InferenciaA ilusão de democracia – de que o poder de decisão estaria em suas mãos – controlaria as pressões do povo que, achando-se responsável pelos rumos do governo, deixaria a verdadeira oligarquia livre para exercer os reais postos de poder no Estado (não necessariamente cargos públicos).

Aristóteles é contra a oligarquia extremada – que retira do povo toda a possibilidade de participação – pois levaria em algum momento às revoluções, guerras e ao fim da própria oligarquia.

A democracia seria possível como forma de governo válida para os rumos da sociedade apenas se houvesse um governo de maioria da classe média. Esta, sendo conservadora e menos radical que a camada mais pobre, não tentaria por fim aos ricos, mantendo a coexistência.

Ataca  as democracias extremadas, lideradas pelos pobres, pois estas levam a rebeliões, perseguições aos mais ricos e por fim a dificuldades na própria esfera de produção de riquezas do Estado. Além disso, uma perseguição exagerada aos ricos realizada por uma democracia radical levaria a contra rebeliões e golpes dos setores ricos perseguidos, colocando fim na própria democracia e levando a um regime tirânico –  o que é pior que a oligarquia.
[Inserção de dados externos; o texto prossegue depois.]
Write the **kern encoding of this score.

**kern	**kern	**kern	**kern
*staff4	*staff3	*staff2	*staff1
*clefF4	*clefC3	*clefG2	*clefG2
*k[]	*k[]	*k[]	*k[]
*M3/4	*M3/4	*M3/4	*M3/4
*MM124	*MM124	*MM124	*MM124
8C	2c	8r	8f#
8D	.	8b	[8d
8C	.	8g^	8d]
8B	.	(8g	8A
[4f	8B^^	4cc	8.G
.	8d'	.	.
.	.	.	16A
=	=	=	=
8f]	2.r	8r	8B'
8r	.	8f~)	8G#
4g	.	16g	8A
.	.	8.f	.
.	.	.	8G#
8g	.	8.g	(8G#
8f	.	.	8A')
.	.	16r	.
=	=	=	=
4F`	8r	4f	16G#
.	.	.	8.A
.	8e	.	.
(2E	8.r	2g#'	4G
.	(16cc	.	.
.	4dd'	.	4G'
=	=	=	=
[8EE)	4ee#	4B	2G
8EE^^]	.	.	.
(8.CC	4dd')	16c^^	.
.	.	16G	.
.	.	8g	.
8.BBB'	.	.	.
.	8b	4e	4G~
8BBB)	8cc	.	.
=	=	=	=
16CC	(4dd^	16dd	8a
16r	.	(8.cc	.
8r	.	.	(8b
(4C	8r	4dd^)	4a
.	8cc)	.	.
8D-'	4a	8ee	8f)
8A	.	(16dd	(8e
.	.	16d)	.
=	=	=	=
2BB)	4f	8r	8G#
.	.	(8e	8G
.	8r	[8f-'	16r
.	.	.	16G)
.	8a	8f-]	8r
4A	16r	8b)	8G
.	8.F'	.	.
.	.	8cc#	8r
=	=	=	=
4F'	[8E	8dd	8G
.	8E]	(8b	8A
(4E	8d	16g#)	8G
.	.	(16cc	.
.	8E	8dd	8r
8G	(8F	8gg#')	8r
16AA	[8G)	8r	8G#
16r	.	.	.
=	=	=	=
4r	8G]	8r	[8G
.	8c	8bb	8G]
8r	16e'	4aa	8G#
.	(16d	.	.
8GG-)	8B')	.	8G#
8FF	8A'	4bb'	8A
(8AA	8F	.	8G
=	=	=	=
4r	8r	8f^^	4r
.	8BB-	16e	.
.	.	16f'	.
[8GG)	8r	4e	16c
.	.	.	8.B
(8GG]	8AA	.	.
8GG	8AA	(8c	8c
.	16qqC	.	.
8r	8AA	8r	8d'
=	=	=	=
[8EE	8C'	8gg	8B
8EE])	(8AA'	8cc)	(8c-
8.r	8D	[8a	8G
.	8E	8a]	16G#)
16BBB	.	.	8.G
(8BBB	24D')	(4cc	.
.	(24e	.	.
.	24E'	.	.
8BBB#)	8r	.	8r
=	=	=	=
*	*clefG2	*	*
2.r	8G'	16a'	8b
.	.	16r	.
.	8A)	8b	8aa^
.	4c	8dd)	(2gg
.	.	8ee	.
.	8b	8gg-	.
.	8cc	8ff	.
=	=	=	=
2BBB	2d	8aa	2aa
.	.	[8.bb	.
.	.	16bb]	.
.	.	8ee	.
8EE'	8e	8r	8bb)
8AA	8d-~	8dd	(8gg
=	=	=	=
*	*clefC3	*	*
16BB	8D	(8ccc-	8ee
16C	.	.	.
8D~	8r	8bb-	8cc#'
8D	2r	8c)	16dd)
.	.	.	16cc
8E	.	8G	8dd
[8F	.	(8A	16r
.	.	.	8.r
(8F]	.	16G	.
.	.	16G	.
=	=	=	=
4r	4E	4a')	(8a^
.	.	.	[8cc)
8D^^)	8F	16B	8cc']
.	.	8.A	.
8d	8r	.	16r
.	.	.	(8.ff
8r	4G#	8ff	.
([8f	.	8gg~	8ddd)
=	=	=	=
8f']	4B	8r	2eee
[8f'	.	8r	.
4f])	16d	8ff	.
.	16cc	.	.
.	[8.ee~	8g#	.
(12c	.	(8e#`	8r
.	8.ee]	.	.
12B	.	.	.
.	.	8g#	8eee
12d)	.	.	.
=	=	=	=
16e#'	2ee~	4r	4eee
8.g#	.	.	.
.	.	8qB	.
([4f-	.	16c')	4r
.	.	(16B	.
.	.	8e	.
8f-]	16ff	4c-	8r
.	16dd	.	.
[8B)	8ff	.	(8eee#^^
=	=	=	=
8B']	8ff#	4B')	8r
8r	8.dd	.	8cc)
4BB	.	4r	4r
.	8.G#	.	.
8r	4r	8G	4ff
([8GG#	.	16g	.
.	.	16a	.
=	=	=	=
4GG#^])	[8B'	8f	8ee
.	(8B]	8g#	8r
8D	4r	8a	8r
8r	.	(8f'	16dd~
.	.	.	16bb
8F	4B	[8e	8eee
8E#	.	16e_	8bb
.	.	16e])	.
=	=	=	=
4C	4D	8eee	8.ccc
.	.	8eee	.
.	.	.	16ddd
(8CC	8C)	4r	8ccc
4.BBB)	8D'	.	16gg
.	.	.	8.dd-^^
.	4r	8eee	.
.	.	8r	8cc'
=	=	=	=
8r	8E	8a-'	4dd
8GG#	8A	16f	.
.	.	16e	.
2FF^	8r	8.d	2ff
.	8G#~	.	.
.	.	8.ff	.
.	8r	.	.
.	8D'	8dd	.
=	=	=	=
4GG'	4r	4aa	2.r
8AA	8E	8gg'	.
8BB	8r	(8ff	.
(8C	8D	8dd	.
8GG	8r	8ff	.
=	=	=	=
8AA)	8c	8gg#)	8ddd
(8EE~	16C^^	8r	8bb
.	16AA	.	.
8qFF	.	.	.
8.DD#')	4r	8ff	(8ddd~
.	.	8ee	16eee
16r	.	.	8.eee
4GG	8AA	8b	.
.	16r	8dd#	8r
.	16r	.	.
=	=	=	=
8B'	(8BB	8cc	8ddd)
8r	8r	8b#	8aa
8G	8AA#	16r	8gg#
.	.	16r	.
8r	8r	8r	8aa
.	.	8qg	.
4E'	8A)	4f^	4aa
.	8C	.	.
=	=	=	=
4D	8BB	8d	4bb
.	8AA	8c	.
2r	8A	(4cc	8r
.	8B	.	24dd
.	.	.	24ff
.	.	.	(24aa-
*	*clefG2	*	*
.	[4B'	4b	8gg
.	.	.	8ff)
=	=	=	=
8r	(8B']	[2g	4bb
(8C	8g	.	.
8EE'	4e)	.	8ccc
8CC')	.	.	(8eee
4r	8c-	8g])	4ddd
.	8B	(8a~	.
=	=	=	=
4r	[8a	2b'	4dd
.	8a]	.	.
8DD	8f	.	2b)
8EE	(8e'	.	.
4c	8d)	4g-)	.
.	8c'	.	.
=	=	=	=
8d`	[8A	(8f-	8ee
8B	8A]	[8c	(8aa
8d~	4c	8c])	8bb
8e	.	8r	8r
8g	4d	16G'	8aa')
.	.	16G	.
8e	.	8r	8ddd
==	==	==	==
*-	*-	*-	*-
O filósofo trata do planejamento familiar, negando o direito de livre determinação aos homens e mulheres. Defende que os casamentos deveriam ser realizados entre mulheres de 18 anos e homens de 37 anos, mantendo assim o melhor das capacidades de cada sexo.

Igualmente, afirma que as crianças nascidas defeituosas deveriam ser mortas e que o aborto deve ser permitido quando o feto ainda não apresentasse sinais inequívocos de percepção do mundo externo. Refletindo ideias encontradas em Platão, o discípulo Aristóteles nega às pessoas o direito livre de escolha nos assuntos de procriação, passando tais decisões para o Estado (que tudo sabe e que tudo vê…). Uma análise do pensamento de estruturação do Estado em Platão pode ser encontrado neste post.

Muitos dos pensamentos de Aristóteles ecoam até hoje na estruturação do Estado e nas análises do pensamento político.